I just read someone doing this calculation, arguing that the first few weeks of the school year are lost to delayed supplies, schedule adjustments, staffing adjustments and so on. Then Halloween comes along, and there's a pretty good stretch until Thanksgiving, but things are chaotic again until after the holidays. A big chunk of a couple of months is given over to test prep, and then apparently many schools don't really try to do much instruction between the standardized tests and the end of the school year. It wasn't here at MetaFilter that I saw it, but in a book called So Much Reform, So Little Change, that looks at factors that undermine efforts for improvement in urban and bottom-tier schools.
posted by not that girl at 8:54 AM on February 8, 2012


ok, I found the article I was thinking of. Sorry, it wasn't on Mefi - but I really did think I had read it here. It would make a good post, hint hint ;) It's Quantity Matters: Annual Instructional Time in an Urban School System by BetsAnn Smith.
posted by rebent at 11:28 AM on February 8, 2012 [1 favorite]


It's a bit of a myth that learning takes place in school. Most educational outcomes are determined by home life, such as income, presence of parents, parental education and engagement in education, parental attitudes towards education (are there books in the house?), and parental understanding of the learning process.

Elementary school, at least, is all about teaching kids to sit still.

And I say this as a former teacher with a child in the school system.
posted by KokuRyu at 12:20 PM on February 8, 2012 [2 favorites]


I'm a teacher. That's why, in my classroom, we're trying to move to a Flipped Classroom model. It's where, instead of doing homework like worksheets/skills practice, students watch the instruction at home on the internet (or on a smartphone). Then during class, they do the practice and application.

So students watch a video that has a lecture on calculating molar weight at home, then they come to class, check for understanding and do the lab where they calculate molar weight. Compare that to getting a lecture on molar weight with a few examples and checking for understanding in class, then being given a worksheet with examples as homework, then skipping the lab because there's no time to do it.

Maybe I'll put together a post about it.
posted by guster4lovers at 3:14 PM on February 8, 2012 [4 favorites]

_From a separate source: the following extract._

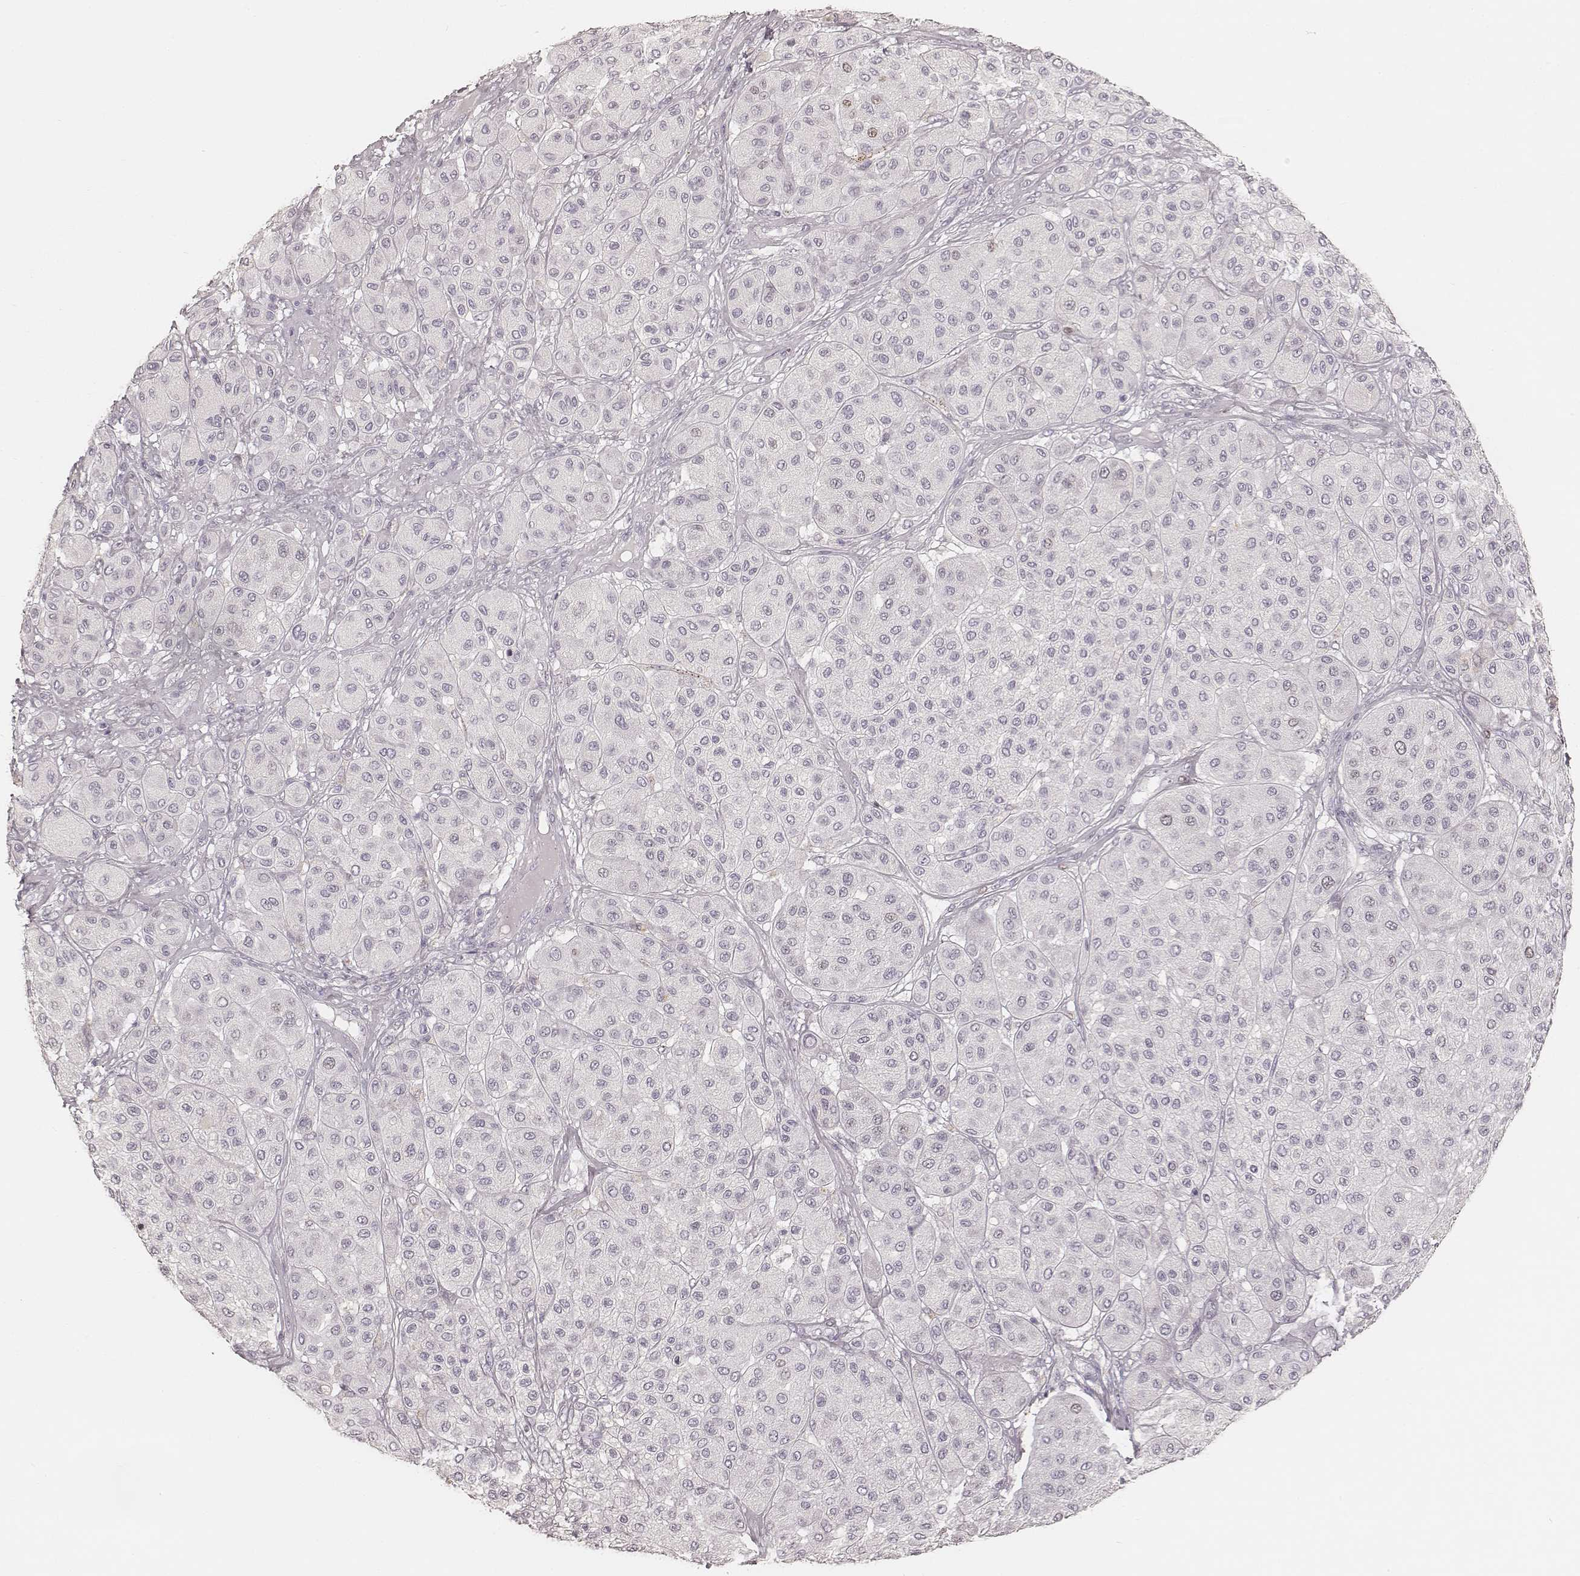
{"staining": {"intensity": "negative", "quantity": "none", "location": "none"}, "tissue": "melanoma", "cell_type": "Tumor cells", "image_type": "cancer", "snomed": [{"axis": "morphology", "description": "Malignant melanoma, Metastatic site"}, {"axis": "topography", "description": "Smooth muscle"}], "caption": "DAB (3,3'-diaminobenzidine) immunohistochemical staining of human melanoma exhibits no significant expression in tumor cells.", "gene": "TEX37", "patient": {"sex": "male", "age": 41}}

I don't understand why kids have to do so much homework. I really don't. After school is for playing outside, then there is dinner and cleaning up, and then an hour between 7 and 8 for family interaction. Typically, we try to spend a maximum of 30 minutes on homework at this time, but it's not possible because there are so many projects, and instructions to look stuff up on YouTube and find photos and download them and print them out and create "rap songs" and book covers and all sorts of other stuff that should be done during class time.

Homework is intended to reinforce what is taught during the day, not to engage in and learn new concepts.